[SUPPLIED MATERIAL — start]

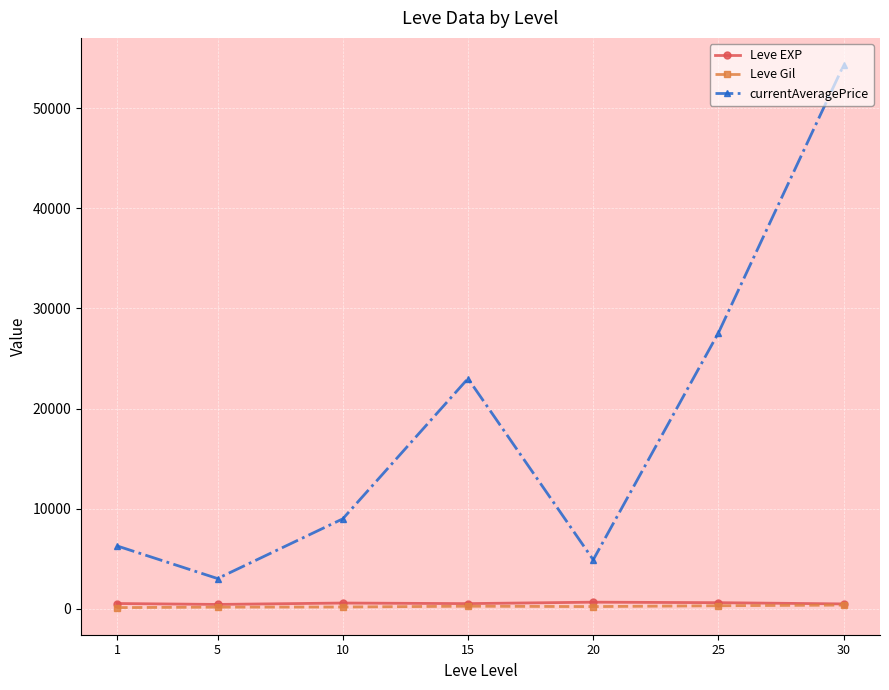

At which category is the sum across all series the highest?

30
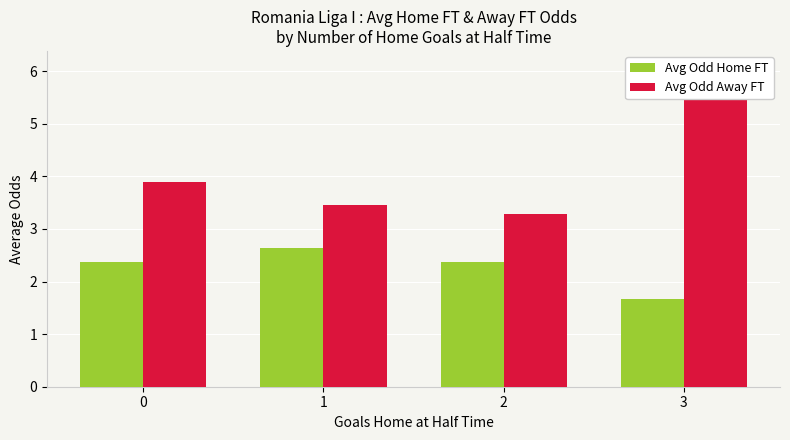

At which label is Avg Odd Home FT closest to 2?

3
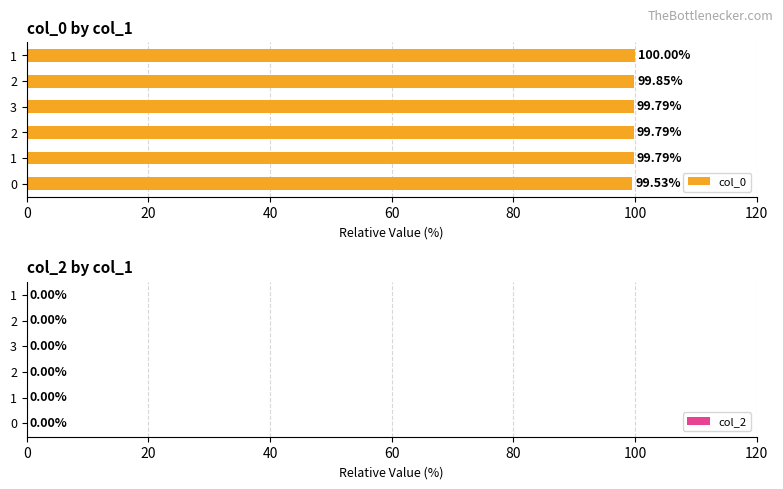

Does the chart contain any negative values?

No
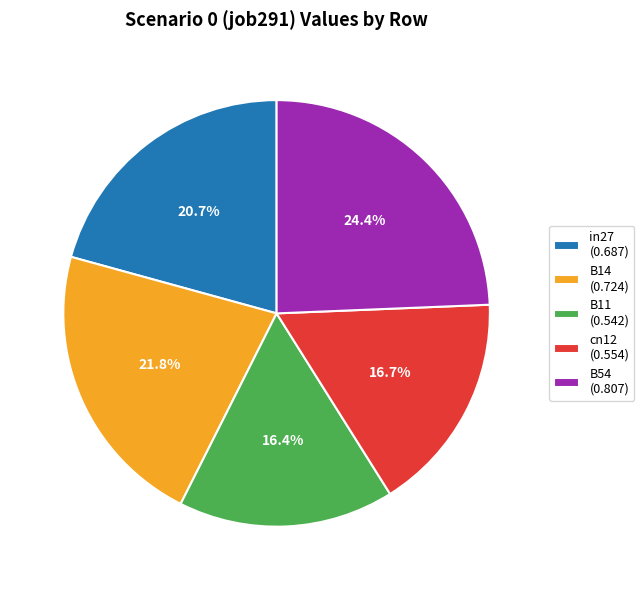

Is there a majority slice in this chart?

No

[SUPPLIED MATERIAL — finish]

## [WHAT TO DO]
Copy every line of the records above word for word, leaving out the pictures.

## [PROBLEM SOLUTION]
At which category is the sum across all series the highest?

30

At which label is Avg Odd Home FT closest to 2?

3

Does the chart contain any negative values?

No

Is there a majority slice in this chart?

No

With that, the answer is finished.